Los hay quienes encuentran el sentido de la aventura en grandes despliegues cinematográficos y set pieces de acción, pero las crónicas de supervivencia de los hermanos Dardenne, no menos angustiosas, apenas requieren de dos o tres actores y dos o tres espacios en los que filmar, desde el materialismo y el hiperrealismo de su característica puesta en escena. Entre la ficción y el documento de denuncia, con mínimas variaciones, desde que conquistaran Cannes con la seminal Rosetta (1999), los cineastas belgas siguen fieles a su prosa de lo cotidiano, al ir y venir de unos personajes en perpetuo movimiento, cámara en mano, que nos sumerge en las maltratadas vidas de criaturas pisoteadas, los humillados y ofendidos de la Europa continental.
Su último trabajo a competición en Cannes, Tori et Lokita, se centra en dos “hermanos” africanos, una chica adolescente y un niño de diez años, explotados en el tráfico de drogas para conseguir los papeles de residencia en Bélgica. La trama es austera y directa, su tratamiento es vibrante, urgente, estimulando la inmediatez y la autenticidad de las situaciones. Puede que sea cine viejo según los estándares de la ultraposmodernidad que nos devora mediante la saturación de estímulos audiovisuales sin pensamiento alguno detrás, pero el de los Dardenne sigue siendo un cine auténtico, íntegro y, disculpen la petulancia, necesario.
Desde el primer plano de Lokita en una entrevista con el centro de inmigración, que debe demostrar que Tori es realmente su hermano, el filme mantiene un ritmo incesante en la lucha por la vida, por sus vidas, de ambos personajes. Residentes en un centro de acogida, trabajan para un pequeño narcotraficante los fines de semana y Lokita trata de conseguir 200 euros para enviar a su familia y que sus hermanos puedan escolarizarse, al tiempo que reciben presiones para pagar la deuda con la mafia que les facilitó su viaje a Europa, presuntamente en una patera.
Conmueve la relación de fraternidad de ambos protagonistas, encarnados por Nadège Ouedraogo y Mbundu Joely, que saben que solo podrán sobrevivir si permanecen juntos frente a las múltiples adversidades y obstáculos. Sin fatalismos gratuitos, sin cruzar la línea del miserabilismo pornográfico tan frecuente en películas distinguidas por su “compromiso social”, sin juzgar a sus personajes, pero colocándose siempre a su lado, emerge el humanismo de Vittorio de Sica con la determinación de no caer en dogmatismos, si bien la línea entre opresores y oprimidos queda siempre perfectamente marcada con retratos unidimensionales. El de los Dardenne es un cine militante, alineado con los desposeídos, que abandera la inteligencia y la humildad.

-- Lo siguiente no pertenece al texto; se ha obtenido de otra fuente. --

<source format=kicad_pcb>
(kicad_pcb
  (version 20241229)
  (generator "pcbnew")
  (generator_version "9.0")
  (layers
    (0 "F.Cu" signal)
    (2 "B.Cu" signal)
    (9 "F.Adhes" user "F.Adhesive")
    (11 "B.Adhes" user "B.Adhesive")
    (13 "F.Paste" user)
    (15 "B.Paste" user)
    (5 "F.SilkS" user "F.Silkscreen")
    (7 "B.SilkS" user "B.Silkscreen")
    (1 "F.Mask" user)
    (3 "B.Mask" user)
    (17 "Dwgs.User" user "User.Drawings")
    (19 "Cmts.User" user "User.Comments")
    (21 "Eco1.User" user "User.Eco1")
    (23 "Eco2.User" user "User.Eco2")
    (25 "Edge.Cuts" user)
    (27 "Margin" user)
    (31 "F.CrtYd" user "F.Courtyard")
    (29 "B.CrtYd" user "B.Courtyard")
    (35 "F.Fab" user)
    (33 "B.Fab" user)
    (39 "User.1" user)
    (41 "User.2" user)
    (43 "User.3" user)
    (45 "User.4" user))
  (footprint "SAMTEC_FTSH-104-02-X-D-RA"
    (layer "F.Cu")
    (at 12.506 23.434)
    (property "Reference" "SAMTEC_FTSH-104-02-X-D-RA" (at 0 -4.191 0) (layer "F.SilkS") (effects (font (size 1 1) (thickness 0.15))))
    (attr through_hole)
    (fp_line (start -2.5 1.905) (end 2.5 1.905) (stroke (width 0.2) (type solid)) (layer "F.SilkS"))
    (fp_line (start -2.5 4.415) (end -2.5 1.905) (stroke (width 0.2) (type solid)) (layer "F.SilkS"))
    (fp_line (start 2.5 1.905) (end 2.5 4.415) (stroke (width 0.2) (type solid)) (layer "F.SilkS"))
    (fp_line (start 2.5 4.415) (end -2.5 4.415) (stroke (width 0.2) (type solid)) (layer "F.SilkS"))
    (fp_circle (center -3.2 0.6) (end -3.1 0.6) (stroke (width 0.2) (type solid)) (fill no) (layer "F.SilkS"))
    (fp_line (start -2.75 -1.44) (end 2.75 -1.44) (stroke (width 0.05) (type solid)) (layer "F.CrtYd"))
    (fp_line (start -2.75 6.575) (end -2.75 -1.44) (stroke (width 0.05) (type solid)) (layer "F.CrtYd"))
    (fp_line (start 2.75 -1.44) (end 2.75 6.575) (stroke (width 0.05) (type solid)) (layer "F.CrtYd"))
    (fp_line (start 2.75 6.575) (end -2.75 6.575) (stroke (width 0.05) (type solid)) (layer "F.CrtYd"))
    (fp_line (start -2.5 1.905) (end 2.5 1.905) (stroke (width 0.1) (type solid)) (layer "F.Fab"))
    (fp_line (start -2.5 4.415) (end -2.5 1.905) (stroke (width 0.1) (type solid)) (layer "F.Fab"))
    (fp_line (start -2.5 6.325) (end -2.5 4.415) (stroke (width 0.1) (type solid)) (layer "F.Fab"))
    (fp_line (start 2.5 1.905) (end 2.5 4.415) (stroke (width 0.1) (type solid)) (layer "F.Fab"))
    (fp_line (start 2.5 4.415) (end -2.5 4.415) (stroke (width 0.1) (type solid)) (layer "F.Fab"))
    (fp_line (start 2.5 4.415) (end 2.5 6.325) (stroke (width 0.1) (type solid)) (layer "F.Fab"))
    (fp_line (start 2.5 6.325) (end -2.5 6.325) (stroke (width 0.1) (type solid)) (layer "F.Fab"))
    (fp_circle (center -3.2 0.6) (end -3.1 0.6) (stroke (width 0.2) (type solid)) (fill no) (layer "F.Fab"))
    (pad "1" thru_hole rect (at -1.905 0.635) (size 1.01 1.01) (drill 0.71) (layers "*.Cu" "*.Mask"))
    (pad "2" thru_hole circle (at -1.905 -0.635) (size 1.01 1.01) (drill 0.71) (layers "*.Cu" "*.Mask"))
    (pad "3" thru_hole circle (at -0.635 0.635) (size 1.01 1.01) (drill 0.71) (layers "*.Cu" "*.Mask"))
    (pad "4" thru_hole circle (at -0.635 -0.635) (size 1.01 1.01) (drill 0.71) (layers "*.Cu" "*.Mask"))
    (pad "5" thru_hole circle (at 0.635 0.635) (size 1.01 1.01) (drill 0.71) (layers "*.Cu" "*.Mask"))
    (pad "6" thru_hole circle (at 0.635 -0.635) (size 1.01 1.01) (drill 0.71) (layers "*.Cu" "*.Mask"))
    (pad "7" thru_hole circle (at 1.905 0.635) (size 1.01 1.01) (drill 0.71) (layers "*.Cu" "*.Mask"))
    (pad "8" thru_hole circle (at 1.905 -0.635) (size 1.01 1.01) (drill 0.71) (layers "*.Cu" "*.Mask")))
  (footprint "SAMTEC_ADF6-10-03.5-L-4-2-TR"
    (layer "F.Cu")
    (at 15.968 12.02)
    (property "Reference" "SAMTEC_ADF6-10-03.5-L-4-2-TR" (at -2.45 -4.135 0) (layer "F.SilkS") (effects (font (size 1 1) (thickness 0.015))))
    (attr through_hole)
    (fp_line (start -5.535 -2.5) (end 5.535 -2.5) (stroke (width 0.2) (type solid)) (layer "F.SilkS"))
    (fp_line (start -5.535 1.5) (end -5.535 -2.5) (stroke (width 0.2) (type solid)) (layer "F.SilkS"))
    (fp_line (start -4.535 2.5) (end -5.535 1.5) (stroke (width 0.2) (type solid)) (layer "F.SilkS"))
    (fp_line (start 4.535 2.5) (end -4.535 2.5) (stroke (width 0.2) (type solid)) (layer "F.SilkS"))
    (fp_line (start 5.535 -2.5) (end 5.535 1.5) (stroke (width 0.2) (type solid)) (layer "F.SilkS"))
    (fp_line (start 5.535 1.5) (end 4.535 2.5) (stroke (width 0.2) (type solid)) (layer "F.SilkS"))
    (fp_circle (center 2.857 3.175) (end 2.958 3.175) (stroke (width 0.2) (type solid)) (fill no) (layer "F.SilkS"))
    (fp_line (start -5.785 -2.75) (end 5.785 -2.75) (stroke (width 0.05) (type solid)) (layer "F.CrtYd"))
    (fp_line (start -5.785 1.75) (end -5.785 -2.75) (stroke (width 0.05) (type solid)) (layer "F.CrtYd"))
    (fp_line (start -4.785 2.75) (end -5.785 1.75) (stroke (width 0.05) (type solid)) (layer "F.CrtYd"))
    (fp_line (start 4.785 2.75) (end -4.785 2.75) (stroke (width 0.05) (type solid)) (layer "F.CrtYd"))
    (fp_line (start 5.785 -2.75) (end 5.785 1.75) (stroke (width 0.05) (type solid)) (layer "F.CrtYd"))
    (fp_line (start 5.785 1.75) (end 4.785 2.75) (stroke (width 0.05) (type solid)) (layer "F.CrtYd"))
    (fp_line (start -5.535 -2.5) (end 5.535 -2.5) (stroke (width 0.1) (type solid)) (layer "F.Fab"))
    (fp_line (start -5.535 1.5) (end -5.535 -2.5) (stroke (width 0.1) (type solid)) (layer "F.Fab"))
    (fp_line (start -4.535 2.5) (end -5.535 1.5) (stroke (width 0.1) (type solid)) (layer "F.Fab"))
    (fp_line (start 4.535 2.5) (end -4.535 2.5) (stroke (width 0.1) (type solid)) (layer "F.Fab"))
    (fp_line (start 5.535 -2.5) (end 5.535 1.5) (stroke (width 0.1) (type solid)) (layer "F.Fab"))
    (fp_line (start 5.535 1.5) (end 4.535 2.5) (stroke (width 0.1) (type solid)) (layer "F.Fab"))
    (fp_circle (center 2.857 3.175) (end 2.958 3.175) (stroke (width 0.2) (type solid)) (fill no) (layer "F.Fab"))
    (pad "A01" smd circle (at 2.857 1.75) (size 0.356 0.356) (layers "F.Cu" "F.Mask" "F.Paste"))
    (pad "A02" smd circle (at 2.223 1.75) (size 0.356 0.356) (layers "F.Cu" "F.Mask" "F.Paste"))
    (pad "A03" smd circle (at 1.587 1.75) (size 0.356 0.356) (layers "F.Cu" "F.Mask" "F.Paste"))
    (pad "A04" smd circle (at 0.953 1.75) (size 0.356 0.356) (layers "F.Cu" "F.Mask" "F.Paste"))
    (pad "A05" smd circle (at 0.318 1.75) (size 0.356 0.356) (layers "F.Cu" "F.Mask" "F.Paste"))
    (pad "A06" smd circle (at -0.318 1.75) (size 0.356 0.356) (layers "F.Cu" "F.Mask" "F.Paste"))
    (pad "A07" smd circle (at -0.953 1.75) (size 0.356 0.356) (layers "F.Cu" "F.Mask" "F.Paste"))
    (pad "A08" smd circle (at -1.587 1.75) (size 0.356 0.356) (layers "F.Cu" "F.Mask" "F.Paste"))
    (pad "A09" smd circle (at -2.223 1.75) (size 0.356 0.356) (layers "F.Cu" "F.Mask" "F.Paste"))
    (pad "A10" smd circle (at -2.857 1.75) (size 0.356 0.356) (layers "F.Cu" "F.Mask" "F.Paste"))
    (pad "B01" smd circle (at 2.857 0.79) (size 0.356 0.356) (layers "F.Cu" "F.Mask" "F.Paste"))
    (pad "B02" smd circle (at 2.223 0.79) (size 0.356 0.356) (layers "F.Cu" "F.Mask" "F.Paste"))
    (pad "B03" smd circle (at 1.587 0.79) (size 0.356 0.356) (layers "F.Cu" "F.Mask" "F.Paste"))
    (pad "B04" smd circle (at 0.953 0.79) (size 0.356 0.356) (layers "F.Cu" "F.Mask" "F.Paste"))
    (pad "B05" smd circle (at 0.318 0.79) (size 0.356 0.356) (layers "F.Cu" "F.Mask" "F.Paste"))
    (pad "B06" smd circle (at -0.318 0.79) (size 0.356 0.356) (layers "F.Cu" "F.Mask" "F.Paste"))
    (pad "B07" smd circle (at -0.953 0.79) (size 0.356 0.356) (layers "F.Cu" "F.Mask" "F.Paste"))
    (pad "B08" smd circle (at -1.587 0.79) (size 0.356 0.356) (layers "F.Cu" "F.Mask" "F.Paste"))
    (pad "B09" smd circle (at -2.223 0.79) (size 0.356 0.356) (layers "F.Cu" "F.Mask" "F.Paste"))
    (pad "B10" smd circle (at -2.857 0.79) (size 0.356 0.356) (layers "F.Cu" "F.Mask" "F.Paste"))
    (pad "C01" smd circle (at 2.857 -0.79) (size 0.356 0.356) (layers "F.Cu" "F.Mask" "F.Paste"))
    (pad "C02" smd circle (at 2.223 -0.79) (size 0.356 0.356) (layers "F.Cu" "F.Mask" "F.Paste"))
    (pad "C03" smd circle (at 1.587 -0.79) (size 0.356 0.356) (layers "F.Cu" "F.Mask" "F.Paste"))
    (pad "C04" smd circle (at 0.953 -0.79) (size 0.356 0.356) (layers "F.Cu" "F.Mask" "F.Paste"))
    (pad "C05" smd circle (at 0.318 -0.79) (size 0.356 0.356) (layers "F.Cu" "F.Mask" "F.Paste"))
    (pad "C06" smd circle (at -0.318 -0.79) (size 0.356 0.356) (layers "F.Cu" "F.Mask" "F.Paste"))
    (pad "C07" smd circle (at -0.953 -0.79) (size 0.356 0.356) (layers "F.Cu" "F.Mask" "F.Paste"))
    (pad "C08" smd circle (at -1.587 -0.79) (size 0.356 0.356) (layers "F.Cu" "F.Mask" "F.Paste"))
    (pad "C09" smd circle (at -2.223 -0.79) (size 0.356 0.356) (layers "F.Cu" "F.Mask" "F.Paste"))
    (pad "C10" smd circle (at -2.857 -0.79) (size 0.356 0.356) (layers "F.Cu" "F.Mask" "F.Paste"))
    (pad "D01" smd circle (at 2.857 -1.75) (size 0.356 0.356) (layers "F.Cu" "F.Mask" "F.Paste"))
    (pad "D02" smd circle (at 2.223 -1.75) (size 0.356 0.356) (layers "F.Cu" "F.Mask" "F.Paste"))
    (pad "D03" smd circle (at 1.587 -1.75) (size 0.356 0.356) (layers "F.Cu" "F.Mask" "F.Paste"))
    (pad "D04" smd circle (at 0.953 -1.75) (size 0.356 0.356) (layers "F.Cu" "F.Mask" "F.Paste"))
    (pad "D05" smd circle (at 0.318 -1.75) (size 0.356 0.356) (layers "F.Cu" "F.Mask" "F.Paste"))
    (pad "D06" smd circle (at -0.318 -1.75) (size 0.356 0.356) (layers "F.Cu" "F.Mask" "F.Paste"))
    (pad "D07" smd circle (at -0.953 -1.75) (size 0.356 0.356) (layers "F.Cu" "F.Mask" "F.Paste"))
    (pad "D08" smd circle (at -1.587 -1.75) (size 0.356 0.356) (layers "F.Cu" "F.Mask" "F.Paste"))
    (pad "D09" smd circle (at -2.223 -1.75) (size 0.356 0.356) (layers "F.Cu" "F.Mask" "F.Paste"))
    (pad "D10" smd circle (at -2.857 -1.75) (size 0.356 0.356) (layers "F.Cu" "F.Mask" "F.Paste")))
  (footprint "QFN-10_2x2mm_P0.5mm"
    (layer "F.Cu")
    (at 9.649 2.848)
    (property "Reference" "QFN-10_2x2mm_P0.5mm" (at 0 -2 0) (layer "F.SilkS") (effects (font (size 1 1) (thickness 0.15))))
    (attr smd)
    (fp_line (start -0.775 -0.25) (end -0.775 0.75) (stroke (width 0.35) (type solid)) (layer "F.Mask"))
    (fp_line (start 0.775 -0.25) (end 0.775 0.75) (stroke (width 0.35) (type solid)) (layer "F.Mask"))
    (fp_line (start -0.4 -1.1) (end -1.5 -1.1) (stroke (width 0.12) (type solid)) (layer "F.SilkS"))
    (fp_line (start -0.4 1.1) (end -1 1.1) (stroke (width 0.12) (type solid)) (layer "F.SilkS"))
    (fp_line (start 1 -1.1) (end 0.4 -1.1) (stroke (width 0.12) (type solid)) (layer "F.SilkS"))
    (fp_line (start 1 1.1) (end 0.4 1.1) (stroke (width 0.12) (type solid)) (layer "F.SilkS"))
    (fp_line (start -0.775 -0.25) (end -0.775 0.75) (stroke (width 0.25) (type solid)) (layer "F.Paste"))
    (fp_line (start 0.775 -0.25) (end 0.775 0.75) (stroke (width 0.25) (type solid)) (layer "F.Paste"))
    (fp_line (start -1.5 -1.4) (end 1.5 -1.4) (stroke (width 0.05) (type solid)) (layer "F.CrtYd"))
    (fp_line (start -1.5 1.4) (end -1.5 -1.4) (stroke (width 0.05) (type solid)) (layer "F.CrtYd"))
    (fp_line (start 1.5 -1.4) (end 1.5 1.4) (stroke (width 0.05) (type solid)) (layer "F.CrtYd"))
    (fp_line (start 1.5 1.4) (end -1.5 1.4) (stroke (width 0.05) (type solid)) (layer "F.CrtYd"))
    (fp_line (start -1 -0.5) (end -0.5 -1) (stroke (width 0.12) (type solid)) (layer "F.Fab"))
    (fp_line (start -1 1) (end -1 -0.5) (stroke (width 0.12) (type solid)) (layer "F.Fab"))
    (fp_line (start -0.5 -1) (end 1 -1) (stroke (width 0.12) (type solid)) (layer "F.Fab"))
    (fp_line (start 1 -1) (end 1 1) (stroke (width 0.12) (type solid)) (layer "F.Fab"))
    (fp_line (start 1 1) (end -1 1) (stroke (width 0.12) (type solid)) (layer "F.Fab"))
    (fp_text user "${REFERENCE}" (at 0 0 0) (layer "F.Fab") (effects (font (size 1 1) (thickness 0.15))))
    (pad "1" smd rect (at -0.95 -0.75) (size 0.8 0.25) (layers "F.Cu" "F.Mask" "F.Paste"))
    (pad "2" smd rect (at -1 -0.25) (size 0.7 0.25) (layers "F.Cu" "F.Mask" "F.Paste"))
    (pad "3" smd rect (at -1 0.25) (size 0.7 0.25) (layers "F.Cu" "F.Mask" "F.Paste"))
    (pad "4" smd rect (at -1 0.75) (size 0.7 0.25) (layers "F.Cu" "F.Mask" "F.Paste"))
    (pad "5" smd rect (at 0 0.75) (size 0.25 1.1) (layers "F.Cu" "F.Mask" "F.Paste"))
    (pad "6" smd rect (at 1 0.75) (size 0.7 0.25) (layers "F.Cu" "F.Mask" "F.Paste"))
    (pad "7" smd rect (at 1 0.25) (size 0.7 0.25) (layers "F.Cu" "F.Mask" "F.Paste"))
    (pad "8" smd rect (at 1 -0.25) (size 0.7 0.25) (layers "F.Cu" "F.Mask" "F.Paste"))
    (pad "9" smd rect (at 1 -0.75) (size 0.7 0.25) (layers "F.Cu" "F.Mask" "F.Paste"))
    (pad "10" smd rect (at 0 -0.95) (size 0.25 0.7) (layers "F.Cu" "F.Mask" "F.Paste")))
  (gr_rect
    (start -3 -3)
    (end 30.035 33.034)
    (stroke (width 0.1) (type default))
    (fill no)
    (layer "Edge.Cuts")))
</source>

Ciertamente no hay nada nuevo en el tratamiento cinematográfico y el sentido unidireccional del relato (como una huida hacia adelante que sabemos que no podrá terminar en final feliz), tampoco en la postura moral de los hermanos belgas respecto a las tribulaciones de sus criaturas condenadas a transitar por callejones sin salida. Sentimos que en cada gesto, en aquello que dicen y que callan, en las decisiones que toman, les va la vida.
Los autores de El silencio de Lorna (2008) han adquirido una maestría en su oficio que les permite mostrar solo lo esencial, cortar el plano cuando hay que cortarlo, dotar del tiempo y la distancia debida a las secuencias, extraer veracidad de sus desconocidos, debutantes actores, expresar lo máximo con lo mínimo, despertando así la conciencia de clase y de culpa del privilegiado que se sienta en la butaca para descubrir (o que le recuerden) que el infierno está a dos pasos de todos nosotros.

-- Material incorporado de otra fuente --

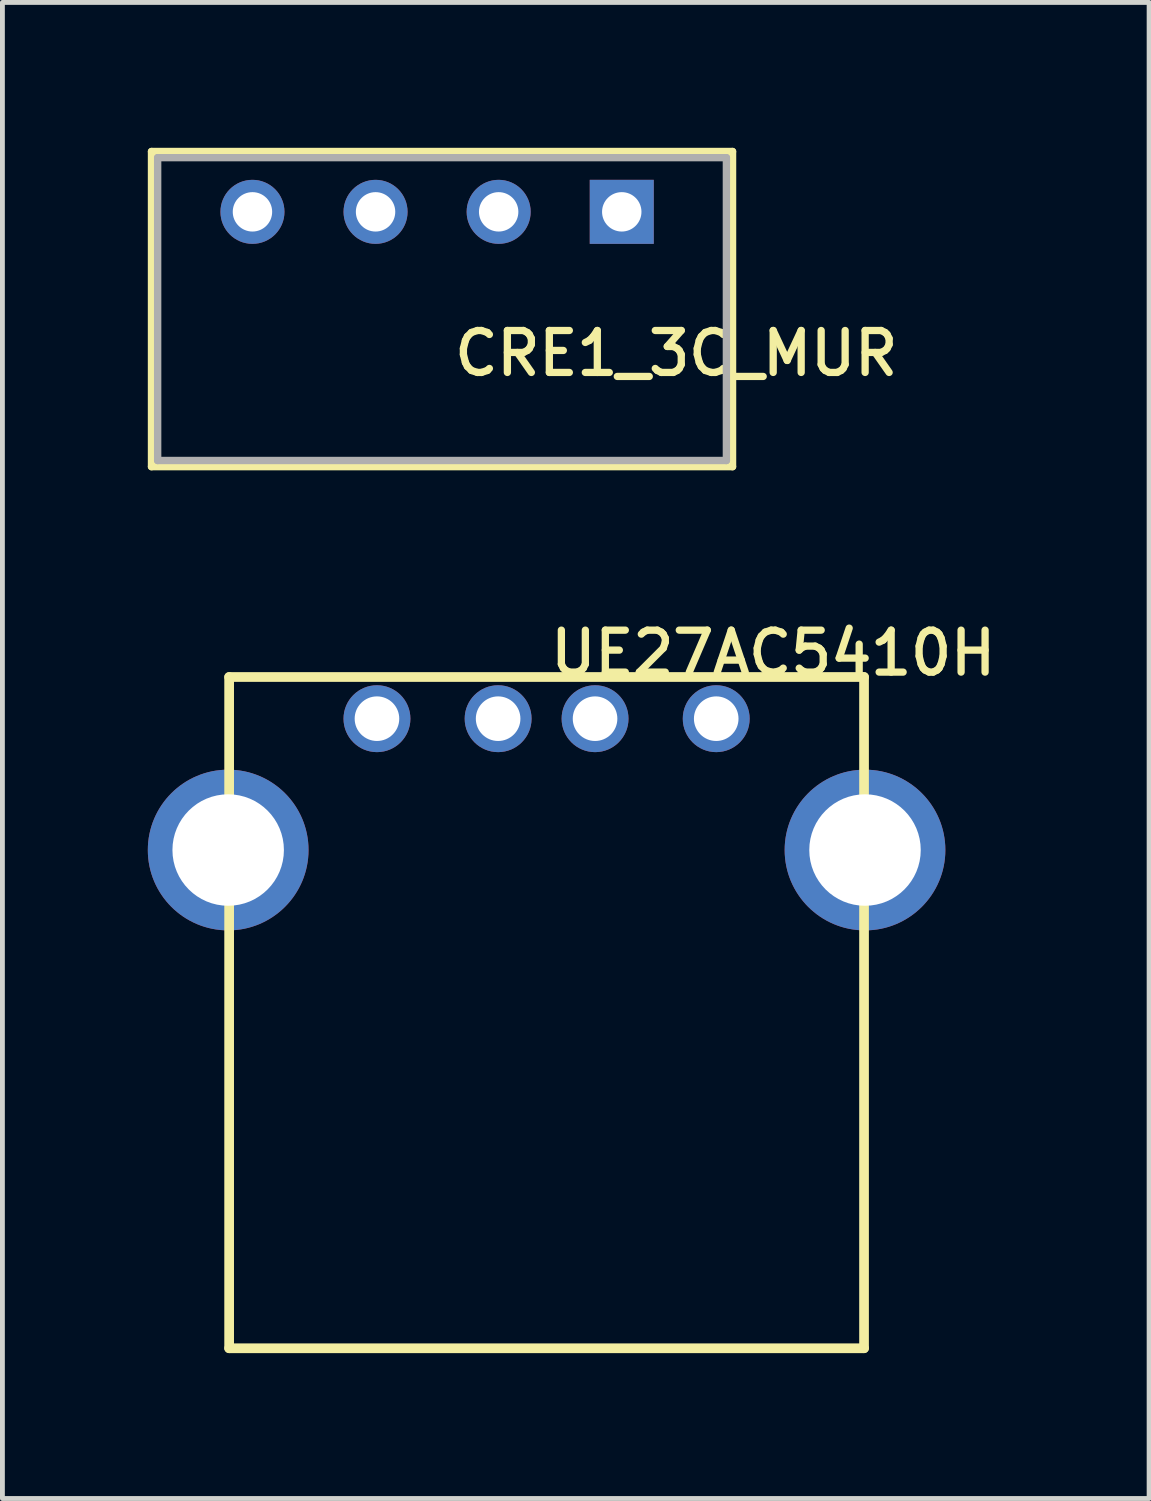
<source format=kicad_pcb>
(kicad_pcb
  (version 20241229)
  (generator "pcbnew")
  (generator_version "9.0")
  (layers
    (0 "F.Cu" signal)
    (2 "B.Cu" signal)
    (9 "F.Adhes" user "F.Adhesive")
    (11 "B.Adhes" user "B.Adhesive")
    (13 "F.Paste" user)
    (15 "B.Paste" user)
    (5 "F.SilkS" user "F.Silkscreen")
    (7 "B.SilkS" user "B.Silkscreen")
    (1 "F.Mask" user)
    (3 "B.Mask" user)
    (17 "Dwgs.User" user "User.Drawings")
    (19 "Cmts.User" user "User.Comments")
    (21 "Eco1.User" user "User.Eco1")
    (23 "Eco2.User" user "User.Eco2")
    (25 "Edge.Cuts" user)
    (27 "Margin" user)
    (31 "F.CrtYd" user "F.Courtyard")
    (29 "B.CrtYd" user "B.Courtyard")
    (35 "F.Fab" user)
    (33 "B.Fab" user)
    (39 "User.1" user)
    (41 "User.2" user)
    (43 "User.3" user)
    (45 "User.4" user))
  (footprint "UE27AC5410H"
    (layer "F.Cu")
    (at 8.228 14.489)
    (property "Reference" "UE27AC5410H" (at 0 -4.064 0) (layer "F.SilkS") (effects (font (size 0.866 0.866) (thickness 0.15)) (justify left)))
    (fp_line (start -6.55 -3.57) (end -6.55 10.28) (stroke (width 0.2) (type solid)) (layer "F.SilkS"))
    (fp_line (start -6.55 -3.57) (end 6.55 -3.57) (stroke (width 0.2) (type solid)) (layer "F.SilkS"))
    (fp_line (start -6.55 10.28) (end 6.55 10.28) (stroke (width 0.2) (type solid)) (layer "F.SilkS"))
    (fp_line (start 6.55 -3.57) (end 6.55 10.28) (stroke (width 0.2) (type solid)) (layer "F.SilkS"))
    (pad "D+" thru_hole circle (at 1 -2.71) (size 1.38 1.38) (drill 0.92) (layers "*.Cu" "*.Mask"))
    (pad "D-" thru_hole circle (at -1 -2.71) (size 1.38 1.38) (drill 0.92) (layers "*.Cu" "*.Mask"))
    (pad "GND" thru_hole circle (at 3.5 -2.71) (size 1.38 1.38) (drill 0.92) (layers "*.Cu" "*.Mask"))
    (pad "SHIELD@1" thru_hole circle (at -6.57 0) (size 3.316 3.316) (drill 2.3) (layers "*.Cu" "*.Mask"))
    (pad "SHIELD@2" thru_hole circle (at 6.57 0) (size 3.316 3.316) (drill 2.3) (layers "*.Cu" "*.Mask"))
    (pad "VBUS" thru_hole circle (at -3.5 -2.71) (size 1.38 1.38) (drill 0.92) (layers "*.Cu" "*.Mask")))
  (footprint "CRE1_3C_MUR"
    (layer "F.Cu")
    (at 2.159 1.321)
    (property "Reference" "CRE1_3C_MUR" (at 4.089 2.921 0) (layer "F.SilkS") (effects (font (size 0.866 0.866) (thickness 0.15)) (justify left)))
    (fp_line (start -2.083 -1.245) (end -2.083 5.258) (stroke (width 0.152) (type solid)) (layer "F.SilkS"))
    (fp_line (start -2.083 5.258) (end 9.906 5.258) (stroke (width 0.152) (type solid)) (layer "F.SilkS"))
    (fp_line (start 9.906 -1.245) (end -2.083 -1.245) (stroke (width 0.152) (type solid)) (layer "F.SilkS"))
    (fp_line (start 9.906 5.258) (end 9.906 -1.245) (stroke (width 0.152) (type solid)) (layer "F.SilkS"))
    (fp_line (start -1.956 -1.118) (end -1.956 5.131) (stroke (width 0.152) (type solid)) (layer "F.Fab"))
    (fp_line (start -1.956 5.131) (end 9.779 5.131) (stroke (width 0.152) (type solid)) (layer "F.Fab"))
    (fp_line (start 9.779 -1.118) (end -1.956 -1.118) (stroke (width 0.152) (type solid)) (layer "F.Fab"))
    (fp_line (start 9.779 5.131) (end 9.779 -1.118) (stroke (width 0.152) (type solid)) (layer "F.Fab"))
    (pad "1" thru_hole rect (at 7.62 0) (size 1.321 1.321) (drill 0.813) (layers "*.Cu" "*.Mask"))
    (pad "2" thru_hole circle (at 5.08 0) (size 1.321 1.321) (drill 0.813) (layers "*.Cu" "*.Mask"))
    (pad "3" thru_hole circle (at 2.54 0) (size 1.321 1.321) (drill 0.813) (layers "*.Cu" "*.Mask"))
    (pad "4" thru_hole circle (at 0 0) (size 1.321 1.321) (drill 0.813) (layers "*.Cu" "*.Mask")))
  (gr_rect
    (start -3 -3)
    (end 20.66 27.869)
    (stroke (width 0.1) (type default))
    (fill no)
    (layer "Edge.Cuts")))
</source>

No es posible apartar la mirada, no es posible obviar un sentimiento de compasión aunque no sea eso lo que buscan, ni tampoco es posible en las crónicas de los Dardenne refugiarse en la posibilidad de un optimismo para el que ya no hay cabida. Su cine es devastador pero sin regodearse en la devastación, y Tori et Lokita, aún siendo posiblemente una pieza menor en su filmografía, y extraordinariamente conmovedora, sigue siendo cine mayor, de muy alto calibre.